La pollution générée par les incendies
Mais il n’y a pas seulement les quantités de déchets qui sont à déplorer. Comme expliqué un peu plus haut, le lithium est un métal qui réagit très fortement à son environnement.
Si la batterie ou la pile est à découvert, l’air, l’eau ou le moindre coup peut générer une explosion. Dans les centres de traitement des déchets, des incendies surviennent donc régulièrement et embrasent ce qui s’y trouve cartons, plastiques, objets en tout genre.
Et ces incendies génèrent de la pollution. « Par les fumées et les envols de poussière ou de suie qui partent à distance en fonction de l’intensité des vents », expose Yves Guelorget, président de la commission technique de l’UPDS, l’Union des professionnels de la dépollution des sites, contacté par actu. fr.

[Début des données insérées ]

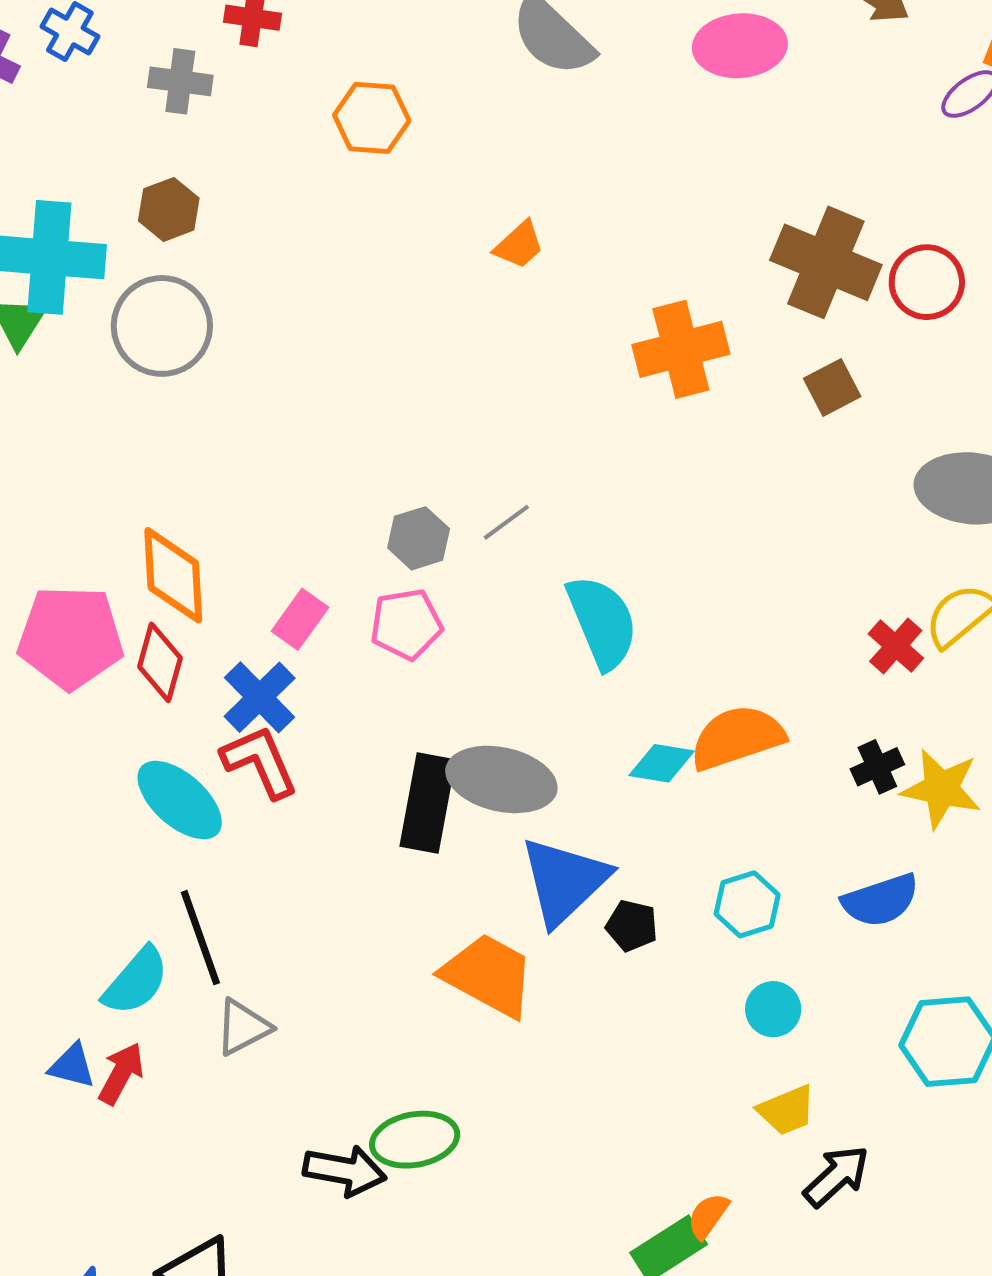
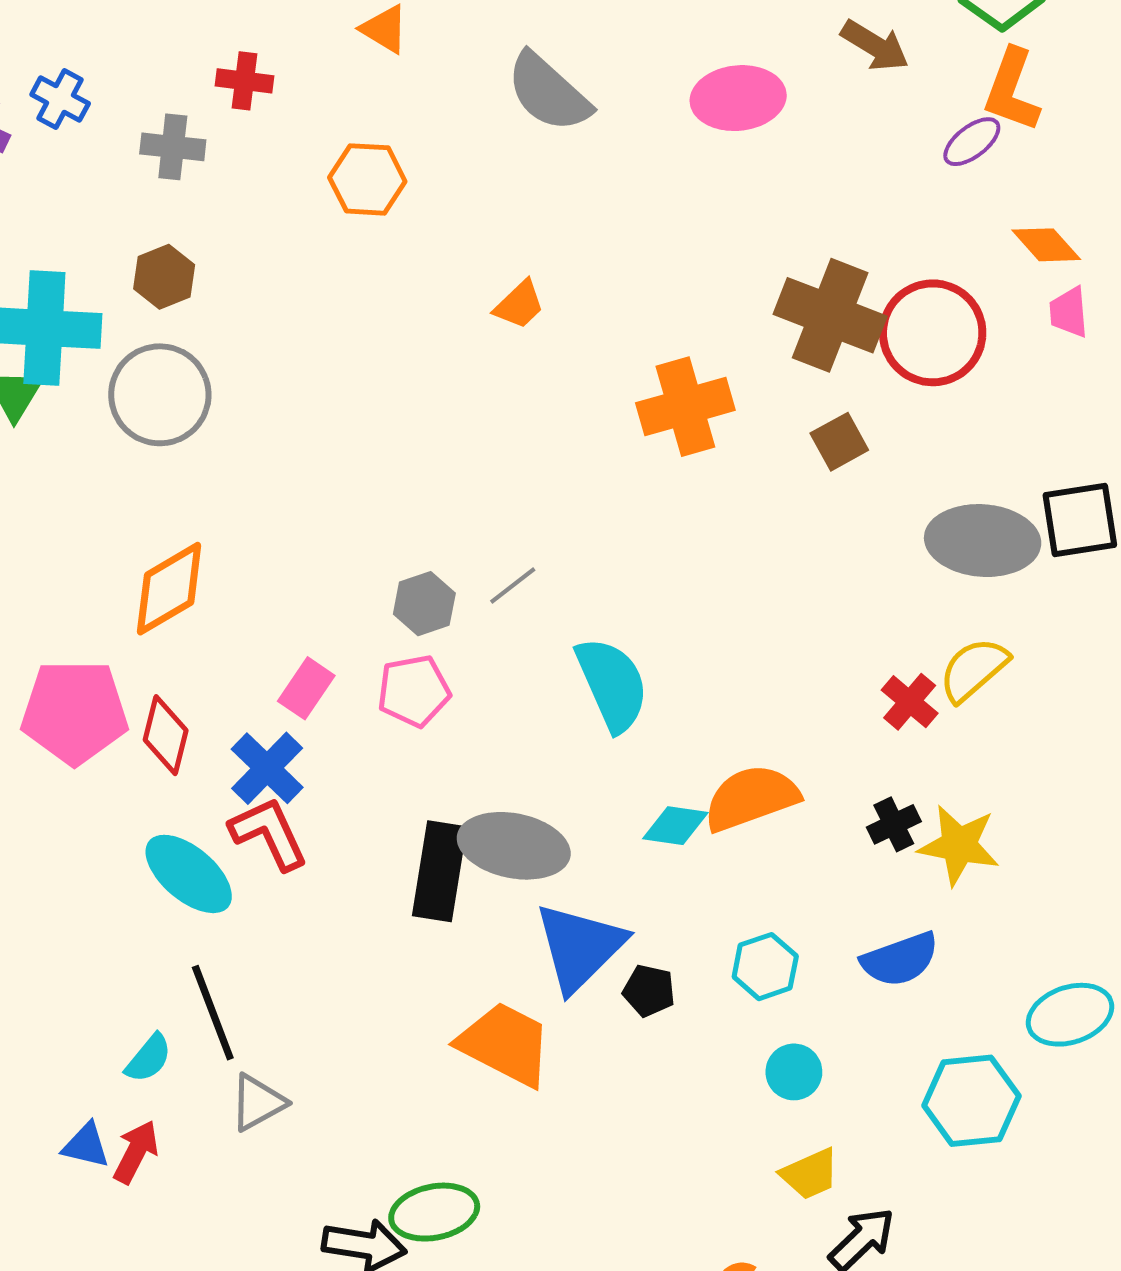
red circle: (927, 282) -> (933, 333), size x1.4
orange diamond: (173, 575) -> (169, 589), moved, turned 64
cyan semicircle: (136, 981) -> (149, 1058), size x0.7

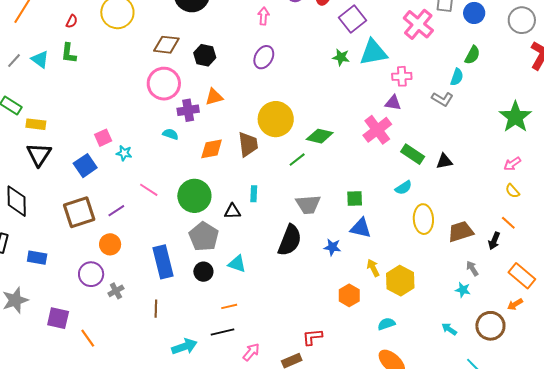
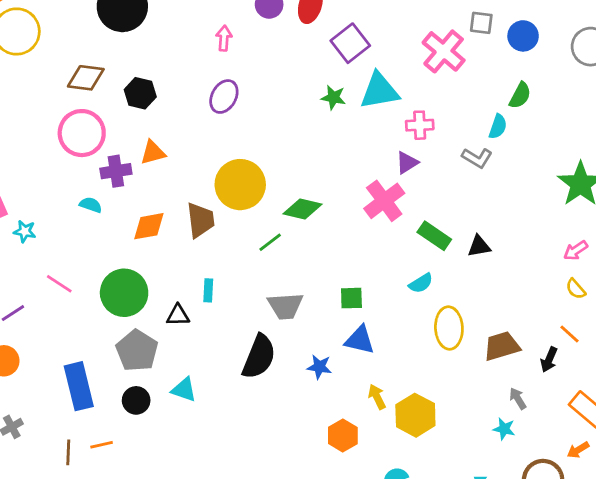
purple triangle: (393, 103) -> (407, 163), turned -42
orange line: (229, 306) -> (102, 445), moved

Également par les eaux d’extinction qui, « si elles dépassent les capacités de stockage de l’installation (de traitement de déchets, NDLR), peut rejoindre les rivières et s’infiltrer dans les sols », poursuit le président de l’UPDS.
En cas de gros incendies, les centres de tri et de stockage de déchets doivent répondre à une procédure encadrée par un arrêté préfectoral. Un bureau d’études est mandaté pour faire des prélèvements dans le sol et dans les airs, dans un périmètre précis.
« Des guides existent et listent les substances à rechercher », poursuit Yves Guerloget. « On peut rechercher des acides, de la suie qui s’est déposée sur le linge ou sur
la terrasse des gens. » Ces données sont ensuite transférées à la DREAL, la Direction la régionale de l’environnement, de l’aménagement et du logement.
Les incendies restent globalement circonscrits. Et les centres de stockage de déchets sont construits de telle sorte que le feu ne se disperse pas. Mais tout de même. Les conséquences sur l’environnement bien que peu étayées ont déjà été mentionnées en 2018 par le BARPI qui souligne une « toxicité pour les organismes aquatiques en cas de rejet », « d’une toxicité/corrosivité des fumées d’incendie contenant des hydroxydes de lithium, des composés métalliques (oxyde de Mg…) pouvant entrainer une pollution environnementale ».
Et… c’est à peu près tout. S’il est désormais connu que les filières d’extraction de ce minéral sont un désastre écologique (elles sont gourmandes en énergie, en eau notamment, comme le détaille l’association SystExt) ; à l’autre bout de la chaîne, une fois consommé, il reste encore beaucoup à faire pour évaluer l’impact environnemental du lithium.